Tarefas a realizar:
a. Liste as sensações que, segundo o texto sobre as denúncias de estupro nas universidades, a vítima sente cada vez que conta o episódio de violência.
b. Extraia do texto sobre as denúncias de estupro nas universidades todo o trecho que vai de "Marina Ganzarolli é" até "sobreviventes de Goiás.".

Trecho do texto:
::::::
Graças ao suporte desta rede de mulheres, mesmo que sob enorme pressão e enfrentando todos os sintomas de estresse pós-traumático, as sobreviventes denunciaram o professor criminalmente na Delegacia Especializada de Atendimento à Mulher de Goiânia e recentemente foi aceita a denúncia por estupro de vulnerável das duas alunas pela 8ª Vara de Criminal de Goiás – Crimes Punidos com Reclusão, onde aguarda julgamento.[10]
No caso de São Paulo, a mesma omissão: a vítima procurou a Justiça em 2012, mas o caso só foi investigado pela Universidade depois da CPI, em 2014, instaurada por iniciativa do então Deputado Estadual Adriano Diogo. A investigação da CPI do Trotes, levada à cabo graças a uma iniciativa externa à Universidade, documentou denúncias de racismo institucional e de uma cultura do estupro, concluindo que “112 estupros em 10 anos” teriam sido cometidos “no chamado ‘quadrilátero da saúde’, área da USP onde estão concentradas, no Bairro de Pinheiros, na Capital paulista, as faculdades ligadas às Ciências Médicas”.
Após a CPI, Daniel Tarciso foi suspenso um ano, e depois novamente por seis meses. Mas acabou se formando em cerimonia arranjada na surdina em fevereiro de 2017. Teve o registro médico negado pelo CREMESP, mas conseguiu obtê-lo em Pernambuco e hoje exerce a prática médica na cidade de São Paulo normalmente.
Uma das únicas sobreviventes que se dispôs a denunciá-lo formalmente foi chamada a depor no processo administrativo pelo menos 8 vezes ao longo de 2 anos. Existem vastas pesquisas que demonstram as consequências do estresse pós-traumático nos depoimentos de vítima de violência sexual, que são usualmente fragmentados e não-lineares. Cada vez que a vítima conta o episódio de violência ela revive as sensações do evento traumático, sentindo culpa, nojo, medo, asco, tudo vem à tona novamente. Exigir essa quantidade de depoimentos de uma sobrevivente é tortura. E ainda assim ele não foi jubilado da USP. Pelo contrário, estamos assistindo de camarote a emergência do próximo Roger Abdelmassih.
Mas antes que a Universidade possa ser um lugar mais acolhedor para as mulheres no futuro, uma sobrevivente de estupro que, contra tudo e contra todos, escolheu denunciar seu agressor, teve que ver seu abusador se formar e sair ileso. Teve que ouvir de um juiz de direito que sua palavra não valia o suficiente, que ao concordarem entrar no apartamento do réu ela muito provavelmente consentiu com o ato sexual. Ela abandonou o curso, ficou doente (quem não ficaria?) e hoje sua mãe estuda Direito, numa tentativa desesperada – e comovente – de tentar entender o porquê sua filha não viu Justiça ser feita contra seu algoz.
Amanhã, às 9h na manhã, em frente ao Tribunal de Justiça, acontecerá um ato pela condenação do Daniel.[12] O desembargador Mauricio Henrique Guimarães Pereira Filho da 5a Câmara de Direito Criminal, tem a chance de mudar essa história. Ele marcou às pressas o julgamento da apelação, entre férias, Copa do Mundo e eleições, ao que poderia parecer à distância, uma manobra para engavetar o caso. Em nome desta vítima e de todas as mulheres que sofreram ou não violência, espero que eu esteja errada.
Marina Ganzarolli é advogada, doutoranda e mestra em Sociologia Jurídica pela FDUSP, cofundadora da Rede Feminista de Juristas – DeFEMde, foi depoente na CPI dos Trotes e uma das primeiras a conversar com uma das sobreviventes de Goiás.
::::::
Trechos dos dados:

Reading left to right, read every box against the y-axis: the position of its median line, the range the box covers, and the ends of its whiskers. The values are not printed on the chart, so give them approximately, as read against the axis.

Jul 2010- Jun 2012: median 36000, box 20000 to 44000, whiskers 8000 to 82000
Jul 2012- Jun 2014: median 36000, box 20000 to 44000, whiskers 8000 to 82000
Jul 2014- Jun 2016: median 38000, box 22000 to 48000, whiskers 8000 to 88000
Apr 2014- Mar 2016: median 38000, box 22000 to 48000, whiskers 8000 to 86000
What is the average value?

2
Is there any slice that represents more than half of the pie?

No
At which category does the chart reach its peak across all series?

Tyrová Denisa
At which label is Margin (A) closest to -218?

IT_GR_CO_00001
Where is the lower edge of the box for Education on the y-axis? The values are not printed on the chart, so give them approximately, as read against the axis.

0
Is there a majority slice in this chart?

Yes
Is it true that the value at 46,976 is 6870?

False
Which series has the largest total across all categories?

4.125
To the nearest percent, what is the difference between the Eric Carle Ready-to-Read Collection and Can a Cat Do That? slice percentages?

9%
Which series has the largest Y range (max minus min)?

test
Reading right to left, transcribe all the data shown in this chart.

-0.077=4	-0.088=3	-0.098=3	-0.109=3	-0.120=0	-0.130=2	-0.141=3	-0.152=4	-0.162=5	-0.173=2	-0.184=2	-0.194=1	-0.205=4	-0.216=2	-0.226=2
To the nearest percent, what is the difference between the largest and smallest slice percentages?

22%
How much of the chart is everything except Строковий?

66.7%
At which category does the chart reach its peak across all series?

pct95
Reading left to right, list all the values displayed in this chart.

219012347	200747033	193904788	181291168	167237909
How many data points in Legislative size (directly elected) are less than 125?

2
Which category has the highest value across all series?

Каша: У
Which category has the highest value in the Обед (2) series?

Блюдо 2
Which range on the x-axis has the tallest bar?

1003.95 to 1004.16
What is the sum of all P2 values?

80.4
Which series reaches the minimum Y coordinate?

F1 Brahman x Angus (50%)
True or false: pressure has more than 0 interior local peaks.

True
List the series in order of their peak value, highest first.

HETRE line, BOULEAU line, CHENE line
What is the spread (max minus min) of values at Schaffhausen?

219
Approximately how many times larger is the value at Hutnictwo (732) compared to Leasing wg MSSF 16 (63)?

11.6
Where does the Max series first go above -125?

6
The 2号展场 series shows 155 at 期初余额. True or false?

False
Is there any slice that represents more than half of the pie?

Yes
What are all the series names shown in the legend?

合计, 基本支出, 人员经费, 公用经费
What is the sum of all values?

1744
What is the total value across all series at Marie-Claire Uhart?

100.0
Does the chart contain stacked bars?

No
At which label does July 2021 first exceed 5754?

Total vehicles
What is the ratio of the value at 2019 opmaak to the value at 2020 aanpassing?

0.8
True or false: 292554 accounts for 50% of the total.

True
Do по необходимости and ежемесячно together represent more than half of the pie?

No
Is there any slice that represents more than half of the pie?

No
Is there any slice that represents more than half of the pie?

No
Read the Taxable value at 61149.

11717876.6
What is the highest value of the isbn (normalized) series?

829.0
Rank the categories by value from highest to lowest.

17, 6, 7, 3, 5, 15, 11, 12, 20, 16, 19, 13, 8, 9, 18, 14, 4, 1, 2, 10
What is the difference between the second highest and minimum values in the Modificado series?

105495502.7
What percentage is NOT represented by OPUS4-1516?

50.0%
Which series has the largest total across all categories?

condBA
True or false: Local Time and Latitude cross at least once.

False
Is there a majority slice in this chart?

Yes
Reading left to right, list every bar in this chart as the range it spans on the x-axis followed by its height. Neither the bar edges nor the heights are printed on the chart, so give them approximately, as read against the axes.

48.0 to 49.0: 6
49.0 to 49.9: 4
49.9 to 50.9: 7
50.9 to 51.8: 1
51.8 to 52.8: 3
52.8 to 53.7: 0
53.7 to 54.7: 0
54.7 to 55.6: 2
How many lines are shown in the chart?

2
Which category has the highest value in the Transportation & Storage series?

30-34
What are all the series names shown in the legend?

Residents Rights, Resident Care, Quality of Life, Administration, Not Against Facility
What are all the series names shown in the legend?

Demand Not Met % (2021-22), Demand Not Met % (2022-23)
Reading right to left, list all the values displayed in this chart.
::::::
Respostas:
a. culpa, nojo, medo, asco

b.
Marina Ganzarolli é advogada, doutoranda e mestra em Sociologia Jurídica pela FDUSP, cofundadora da Rede Feminista de Juristas – DeFEMde, foi depoente na CPI dos Trotes e uma das primeiras a conversar com uma das sobreviventes de Goiás.